Verwenden Sie den TABLE-Modus, um eine definierte Funktion in
Tabellenform auszudrücken. Erstellung einer Funktionstabelle:
(Siehe Beispiel 42.)
1. [ MODE ] [ 3 ] (TABLE) drücken.
2. Eine Funktion eingeben und [ = ] drücken.
3. Geben Sie den Start-, End- und Stufenwert von X ein, und
drücken Sie [ = ].
4. Nach Schritt 3 wird eine Tabelle von Werten erzeugt, die jede
Eingabe X sowie die entsrpechende Ausgabe f(X) entlt.

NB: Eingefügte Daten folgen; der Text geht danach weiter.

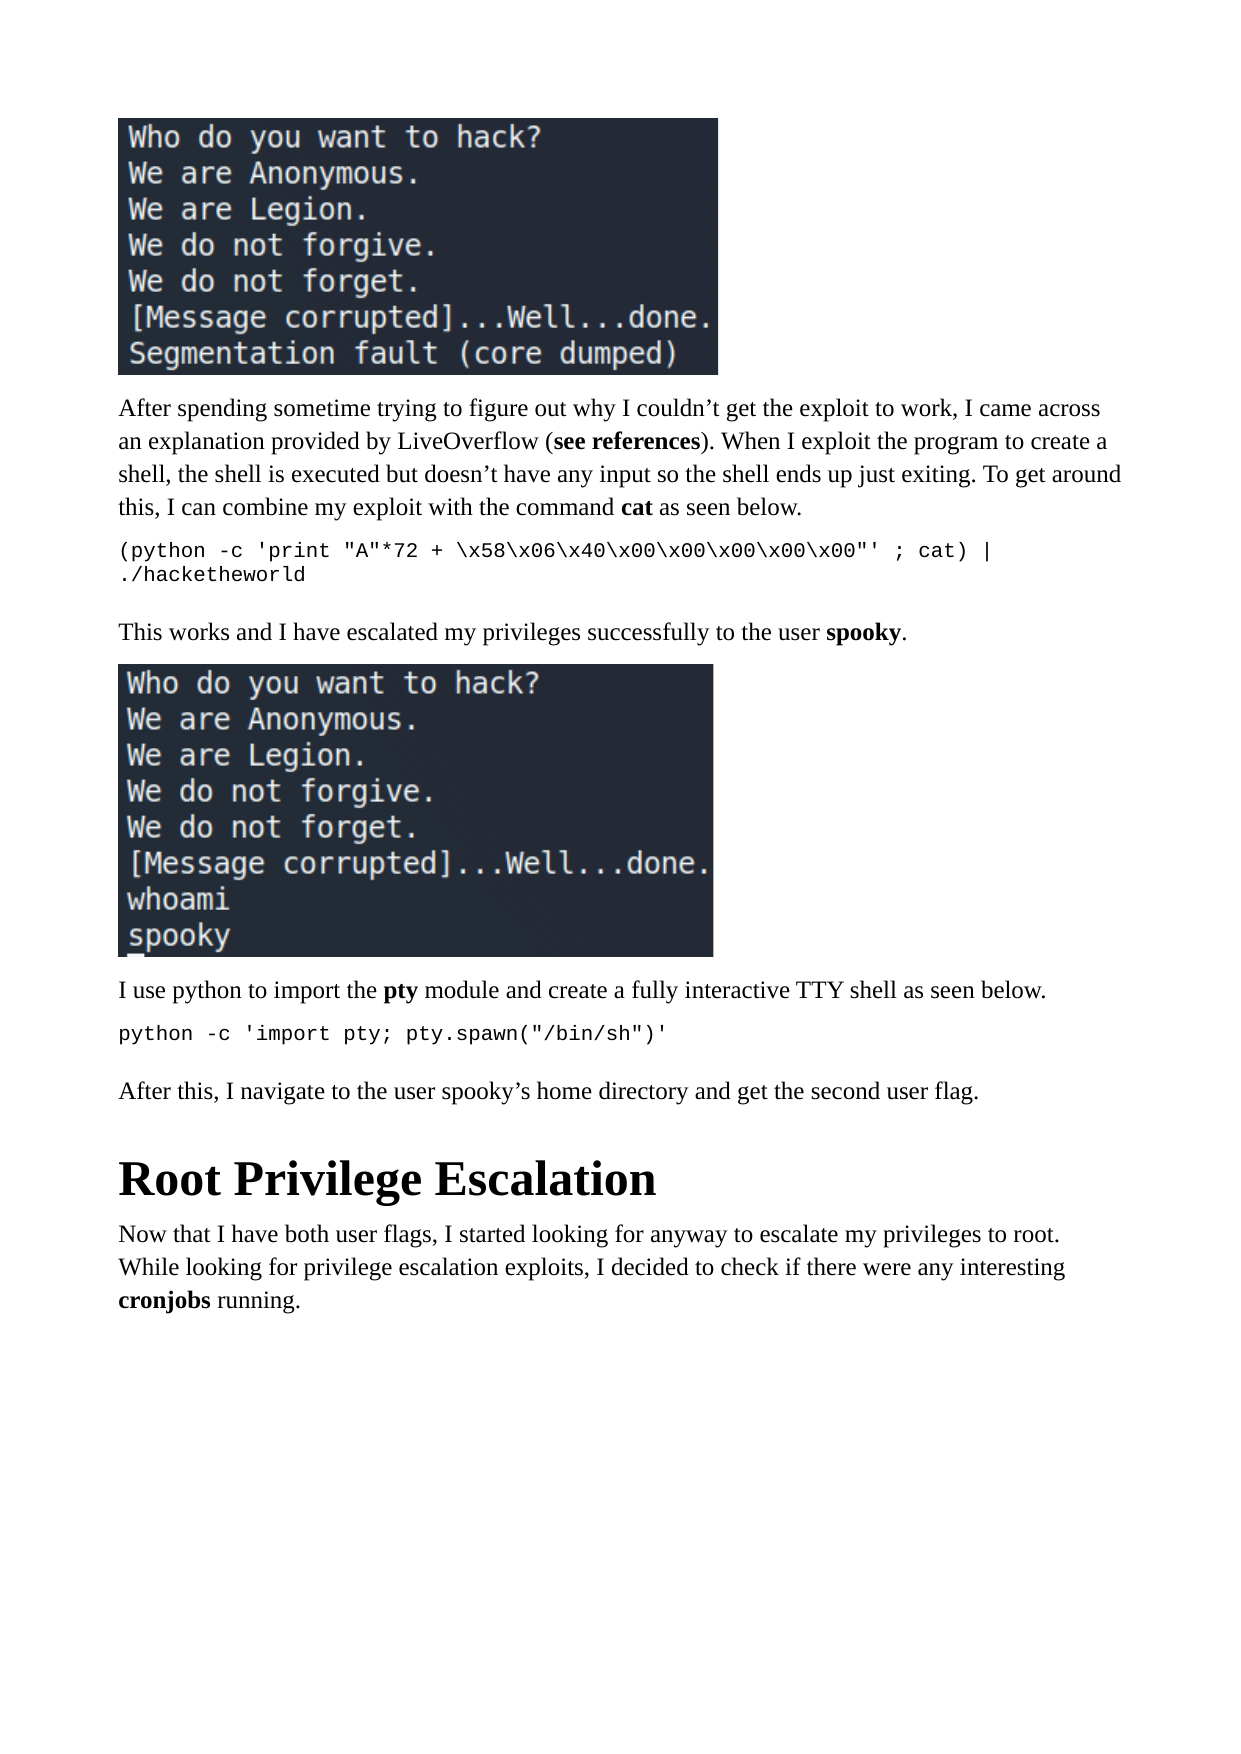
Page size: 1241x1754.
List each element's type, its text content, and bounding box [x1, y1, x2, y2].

text Now that I have both user flags, I started looking for anyway to escalate my privileges to root. While looking for privilege escalation exploits, I decided to check if there were any interesting cronjobs running. [118, 1219, 1122, 1313]
text I use python to import the pty module and create a fully interactive TTY shell as seen below. [118, 975, 1122, 1004]
picture [118, 118, 719, 375]
picture [118, 664, 714, 957]
text After spending sometime trying to figure out why I couldn’t get the exploit to work, I came across an explanation provided by LiveOverflow (see references). When I exploit the program to create a shell, the shell is executed but doesn’t have any input so the shell ends up just exiting. To get around this, I can combine my exploit with the command cat as seen below. [118, 393, 1122, 521]
text After this, I navigate to the user spooky’s home directory and get the second user flag. [118, 1076, 1122, 1105]
text (python -c 'print "A"*72 + \x58\x06\x40\x00\x00\x00\x00\x00"' ; cat) | ./hacketheworld [118, 540, 1122, 587]
text This works and I have escalated my privileges successfully to the user spooky. [118, 617, 1122, 645]
text python -c 'import pty; pty.spawn("/bin/sh")' [118, 1023, 1122, 1047]
subtitle Root Privilege Escalation [118, 1149, 1122, 1206]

(Anmerkung) : 1. Bei dieser Funktion ist nur die Variable X
verfügbar.
2. Der Start-, End- und Stufenwert, den Sie
spezifizieren, sollte eine Tabelle erzeugen, die ein
Maximum von 30 X-Werten nicht überschreitet.
Überprüfen von Funktionen
Benutzen Sie den VERIF ( [ MODE ] 5 ( VERIF ) ) Modus um 2 Werte
zu vergleichen. (siehe Beispiel 53)
Mit den folgenden Anweisungen kommen Sie in den Prüfungsmodus
VERIFY.
1) Gleichheiten oder Ungleichheiten, eines relationalen Operators.
4 = √16; 4 ≠ 3; π > 3; 1+2 ≤ 5; (3x6) < (2+6)x2; usw.

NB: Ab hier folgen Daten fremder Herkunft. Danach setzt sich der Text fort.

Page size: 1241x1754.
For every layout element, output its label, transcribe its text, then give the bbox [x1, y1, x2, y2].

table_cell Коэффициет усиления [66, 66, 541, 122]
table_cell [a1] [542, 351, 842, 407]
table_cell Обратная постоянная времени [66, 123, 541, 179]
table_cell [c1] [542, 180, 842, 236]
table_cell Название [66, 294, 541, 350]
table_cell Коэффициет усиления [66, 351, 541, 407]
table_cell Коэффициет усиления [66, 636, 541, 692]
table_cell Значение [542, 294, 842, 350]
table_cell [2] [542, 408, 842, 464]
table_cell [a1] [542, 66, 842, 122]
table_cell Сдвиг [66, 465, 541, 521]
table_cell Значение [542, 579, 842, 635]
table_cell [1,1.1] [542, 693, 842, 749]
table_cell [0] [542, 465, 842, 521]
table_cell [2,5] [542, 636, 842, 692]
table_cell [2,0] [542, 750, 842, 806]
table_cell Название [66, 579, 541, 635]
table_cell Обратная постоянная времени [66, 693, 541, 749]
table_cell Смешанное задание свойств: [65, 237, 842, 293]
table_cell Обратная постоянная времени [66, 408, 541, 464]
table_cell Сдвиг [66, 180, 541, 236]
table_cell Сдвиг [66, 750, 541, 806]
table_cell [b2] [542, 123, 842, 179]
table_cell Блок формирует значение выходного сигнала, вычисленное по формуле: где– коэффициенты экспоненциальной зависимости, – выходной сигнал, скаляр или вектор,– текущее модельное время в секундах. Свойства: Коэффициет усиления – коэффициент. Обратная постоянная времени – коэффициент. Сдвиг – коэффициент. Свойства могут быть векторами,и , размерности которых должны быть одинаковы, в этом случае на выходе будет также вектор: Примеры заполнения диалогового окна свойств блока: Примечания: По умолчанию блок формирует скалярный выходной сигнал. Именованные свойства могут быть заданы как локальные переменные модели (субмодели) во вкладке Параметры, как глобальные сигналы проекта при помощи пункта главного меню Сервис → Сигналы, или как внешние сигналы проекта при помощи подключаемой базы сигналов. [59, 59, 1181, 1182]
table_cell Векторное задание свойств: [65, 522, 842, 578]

2) Gleichheiten oder Ungleichheiten, mehrer relationaler Operatoren.
1 ≤ 1 < 1+1; 3 < π < 4; 22 = 2+2 = 4; 2+2 = 4 < 6; 2+3 = 5 ≠
2+5 = 8; usw.
Durch Drücken der [2nd][VERIFY] Tasten, erhalten Sie ein Menü mit
verschiedenen Funktionen. Drücken Sie die Zifferntaste, die der
gewünschten Funktion zur Eingabe entspricht.
KEY IN DISPLAY
Drücken Sie PROP ( [ MODE ] 6 ( PROP ) ) und starten Sie hiermit das
Menü für die Berechnung von Verhältnissen.
Mit dem PROP Modus können Sie die Unbekannte X = lösen.
a:b=X:d (or a:b=c:X) solange die Werte a, b, c und d bekannt sind.
(siehe Beispiel 54)
Um den Wert X zu errechnen
1. Drücken Sie [ MODE ] [6] [1] oder [ MODE ] [6] [2].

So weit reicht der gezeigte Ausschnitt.